> Description of the task: Your answer must be an exact copy of the records, minus any pictures.

> Extracted records:
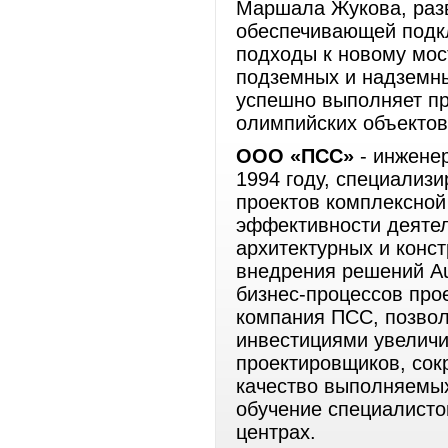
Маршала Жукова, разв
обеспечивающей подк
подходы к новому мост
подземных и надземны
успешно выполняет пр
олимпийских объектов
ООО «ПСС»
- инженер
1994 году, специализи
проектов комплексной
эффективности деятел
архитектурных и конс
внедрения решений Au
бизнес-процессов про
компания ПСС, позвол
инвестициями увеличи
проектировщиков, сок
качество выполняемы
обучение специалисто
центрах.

> Result of the exercise:
Маршала Жукова, разв
обеспечивающей подк
подходы к новому мост
подземных и надземны
успешно выполняет пр
олимпийских объектов
ООО «ПСС»
- инженер
1994 году, специализи
проектов комплексной
эффективности деятел
архитектурных и конс
внедрения решений Au
бизнес-процессов про
компания ПСС, позвол
инвестициями увеличи
проектировщиков, сок
качество выполняемы
обучение специалисто
центрах.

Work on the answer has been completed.